_Problem statement_
Rewrite the records starting at their first line and ending at the line that contains "Angebote aller Top-Marken", replacing "Versandkosten" with "Lieferkosten" and leaving everything else unchanged.
>>>>>
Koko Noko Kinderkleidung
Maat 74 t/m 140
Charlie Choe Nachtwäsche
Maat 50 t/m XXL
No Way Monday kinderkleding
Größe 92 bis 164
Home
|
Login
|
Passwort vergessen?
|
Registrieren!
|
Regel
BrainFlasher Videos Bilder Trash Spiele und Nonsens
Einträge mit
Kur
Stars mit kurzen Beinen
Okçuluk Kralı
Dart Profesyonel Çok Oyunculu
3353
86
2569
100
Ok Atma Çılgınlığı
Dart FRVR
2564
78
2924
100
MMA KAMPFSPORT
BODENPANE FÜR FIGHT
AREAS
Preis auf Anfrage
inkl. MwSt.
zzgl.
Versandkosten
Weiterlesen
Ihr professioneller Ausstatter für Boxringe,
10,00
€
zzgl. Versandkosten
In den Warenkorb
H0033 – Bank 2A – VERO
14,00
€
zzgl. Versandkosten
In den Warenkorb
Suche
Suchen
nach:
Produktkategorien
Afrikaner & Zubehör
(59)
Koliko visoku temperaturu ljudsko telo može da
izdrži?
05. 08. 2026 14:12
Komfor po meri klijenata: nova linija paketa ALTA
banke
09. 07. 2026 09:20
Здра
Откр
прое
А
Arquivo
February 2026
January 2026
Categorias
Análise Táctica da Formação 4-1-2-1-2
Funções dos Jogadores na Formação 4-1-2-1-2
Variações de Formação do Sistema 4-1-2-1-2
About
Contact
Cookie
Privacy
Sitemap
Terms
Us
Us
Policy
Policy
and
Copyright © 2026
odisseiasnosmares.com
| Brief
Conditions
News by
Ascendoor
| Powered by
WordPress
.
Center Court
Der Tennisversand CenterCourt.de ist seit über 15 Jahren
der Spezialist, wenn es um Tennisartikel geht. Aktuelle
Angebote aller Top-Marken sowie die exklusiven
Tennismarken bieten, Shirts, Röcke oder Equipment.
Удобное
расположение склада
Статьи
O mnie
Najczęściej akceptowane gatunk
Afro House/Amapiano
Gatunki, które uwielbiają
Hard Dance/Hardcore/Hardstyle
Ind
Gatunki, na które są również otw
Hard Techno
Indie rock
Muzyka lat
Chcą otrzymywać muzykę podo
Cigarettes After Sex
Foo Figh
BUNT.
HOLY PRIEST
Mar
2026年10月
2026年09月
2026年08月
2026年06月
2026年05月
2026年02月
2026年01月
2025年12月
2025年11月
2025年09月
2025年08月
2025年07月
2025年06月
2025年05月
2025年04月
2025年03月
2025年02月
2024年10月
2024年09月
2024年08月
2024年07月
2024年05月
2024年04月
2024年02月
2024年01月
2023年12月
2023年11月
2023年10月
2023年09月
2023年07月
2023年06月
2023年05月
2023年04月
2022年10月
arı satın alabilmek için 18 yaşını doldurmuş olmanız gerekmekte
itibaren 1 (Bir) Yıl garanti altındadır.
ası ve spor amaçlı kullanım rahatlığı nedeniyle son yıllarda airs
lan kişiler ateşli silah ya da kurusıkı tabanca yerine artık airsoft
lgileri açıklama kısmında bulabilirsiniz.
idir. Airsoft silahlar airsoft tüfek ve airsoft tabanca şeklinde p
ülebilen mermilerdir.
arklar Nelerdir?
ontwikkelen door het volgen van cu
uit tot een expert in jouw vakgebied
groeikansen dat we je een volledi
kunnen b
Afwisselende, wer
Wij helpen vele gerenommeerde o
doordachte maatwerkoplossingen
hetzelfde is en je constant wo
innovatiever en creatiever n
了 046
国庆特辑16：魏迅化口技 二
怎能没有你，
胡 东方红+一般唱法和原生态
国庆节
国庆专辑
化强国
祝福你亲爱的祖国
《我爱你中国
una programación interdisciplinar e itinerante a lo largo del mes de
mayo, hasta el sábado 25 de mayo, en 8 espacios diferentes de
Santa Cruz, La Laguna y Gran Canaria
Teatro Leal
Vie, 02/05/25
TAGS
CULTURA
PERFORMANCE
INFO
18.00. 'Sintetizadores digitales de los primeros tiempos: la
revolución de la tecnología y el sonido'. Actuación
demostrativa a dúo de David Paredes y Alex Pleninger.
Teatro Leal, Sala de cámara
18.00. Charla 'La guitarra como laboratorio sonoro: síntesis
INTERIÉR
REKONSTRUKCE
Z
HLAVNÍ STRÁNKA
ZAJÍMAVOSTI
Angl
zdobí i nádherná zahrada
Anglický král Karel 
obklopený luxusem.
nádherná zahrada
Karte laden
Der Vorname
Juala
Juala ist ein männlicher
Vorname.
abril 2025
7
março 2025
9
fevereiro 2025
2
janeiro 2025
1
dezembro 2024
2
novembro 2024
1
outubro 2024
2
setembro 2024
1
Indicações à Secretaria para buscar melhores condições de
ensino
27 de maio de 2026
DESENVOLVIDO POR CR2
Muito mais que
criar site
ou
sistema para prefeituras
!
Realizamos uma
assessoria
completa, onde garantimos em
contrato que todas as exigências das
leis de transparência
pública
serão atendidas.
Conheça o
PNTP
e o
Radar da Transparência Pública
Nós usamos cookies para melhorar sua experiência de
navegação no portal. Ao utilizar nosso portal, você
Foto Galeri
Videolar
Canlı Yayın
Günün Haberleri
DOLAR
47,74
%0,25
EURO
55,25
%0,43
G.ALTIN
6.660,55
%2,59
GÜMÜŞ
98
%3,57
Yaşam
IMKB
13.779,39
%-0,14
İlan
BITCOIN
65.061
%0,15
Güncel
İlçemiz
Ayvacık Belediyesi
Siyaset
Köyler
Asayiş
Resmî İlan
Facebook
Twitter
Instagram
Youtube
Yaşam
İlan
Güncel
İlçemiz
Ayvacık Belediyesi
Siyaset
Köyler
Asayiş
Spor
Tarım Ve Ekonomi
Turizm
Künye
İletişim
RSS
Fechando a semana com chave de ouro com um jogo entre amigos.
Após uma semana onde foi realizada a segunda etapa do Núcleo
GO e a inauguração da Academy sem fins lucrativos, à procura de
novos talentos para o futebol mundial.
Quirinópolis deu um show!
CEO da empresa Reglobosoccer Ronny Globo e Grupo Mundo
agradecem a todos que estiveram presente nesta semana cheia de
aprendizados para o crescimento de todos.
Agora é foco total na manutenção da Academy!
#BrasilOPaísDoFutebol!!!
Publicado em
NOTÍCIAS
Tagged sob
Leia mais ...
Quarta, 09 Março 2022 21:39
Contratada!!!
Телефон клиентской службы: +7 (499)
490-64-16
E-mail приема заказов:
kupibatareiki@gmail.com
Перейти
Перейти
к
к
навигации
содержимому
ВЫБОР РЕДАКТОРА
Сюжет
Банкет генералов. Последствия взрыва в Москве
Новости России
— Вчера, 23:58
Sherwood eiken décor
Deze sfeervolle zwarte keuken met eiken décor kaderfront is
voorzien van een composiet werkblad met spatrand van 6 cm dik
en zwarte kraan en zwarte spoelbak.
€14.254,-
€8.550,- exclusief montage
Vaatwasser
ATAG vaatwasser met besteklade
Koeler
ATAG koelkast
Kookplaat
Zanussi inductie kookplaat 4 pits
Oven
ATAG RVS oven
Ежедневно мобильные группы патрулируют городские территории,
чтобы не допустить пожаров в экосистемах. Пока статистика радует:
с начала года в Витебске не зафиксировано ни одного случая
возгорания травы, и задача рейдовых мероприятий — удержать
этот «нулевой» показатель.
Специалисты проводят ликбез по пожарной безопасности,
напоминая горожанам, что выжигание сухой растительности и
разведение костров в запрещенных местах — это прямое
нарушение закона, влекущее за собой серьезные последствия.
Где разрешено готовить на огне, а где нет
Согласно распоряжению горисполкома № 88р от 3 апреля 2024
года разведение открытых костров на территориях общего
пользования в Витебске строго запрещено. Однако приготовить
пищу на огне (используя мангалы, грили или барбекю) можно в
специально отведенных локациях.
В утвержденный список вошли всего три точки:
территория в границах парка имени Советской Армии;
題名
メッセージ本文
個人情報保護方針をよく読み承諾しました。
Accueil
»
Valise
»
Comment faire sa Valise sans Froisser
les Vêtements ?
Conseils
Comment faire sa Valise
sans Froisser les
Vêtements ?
<<<<<
_Answer to the exercise_
Koko Noko Kinderkleidung
Maat 74 t/m 140
Charlie Choe Nachtwäsche
Maat 50 t/m XXL
No Way Monday kinderkleding
Größe 92 bis 164
Home
|
Login
|
Passwort vergessen?
|
Registrieren!
|
Regel
BrainFlasher Videos Bilder Trash Spiele und Nonsens
Einträge mit
Kur
Stars mit kurzen Beinen
Okçuluk Kralı
Dart Profesyonel Çok Oyunculu
3353
86
2569
100
Ok Atma Çılgınlığı
Dart FRVR
2564
78
2924
100
MMA KAMPFSPORT
BODENPANE FÜR FIGHT
AREAS
Preis auf Anfrage
inkl. MwSt.
zzgl.
Lieferkosten
Weiterlesen
Ihr professioneller Ausstatter für Boxringe,
10,00
€
zzgl. Lieferkosten
In den Warenkorb
H0033 – Bank 2A – VERO
14,00
€
zzgl. Lieferkosten
In den Warenkorb
Suche
Suchen
nach:
Produktkategorien
Afrikaner & Zubehör
(59)
Koliko visoku temperaturu ljudsko telo može da
izdrži?
05. 08. 2026 14:12
Komfor po meri klijenata: nova linija paketa ALTA
banke
09. 07. 2026 09:20
Здра
Откр
прое
А
Arquivo
February 2026
January 2026
Categorias
Análise Táctica da Formação 4-1-2-1-2
Funções dos Jogadores na Formação 4-1-2-1-2
Variações de Formação do Sistema 4-1-2-1-2
About
Contact
Cookie
Privacy
Sitemap
Terms
Us
Us
Policy
Policy
and
Copyright © 2026
odisseiasnosmares.com
| Brief
Conditions
News by
Ascendoor
| Powered by
WordPress
.
Center Court
Der Tennisversand CenterCourt.de ist seit über 15 Jahren
der Spezialist, wenn es um Tennisartikel geht. Aktuelle
Angebote aller Top-Marken sowie die exklusiven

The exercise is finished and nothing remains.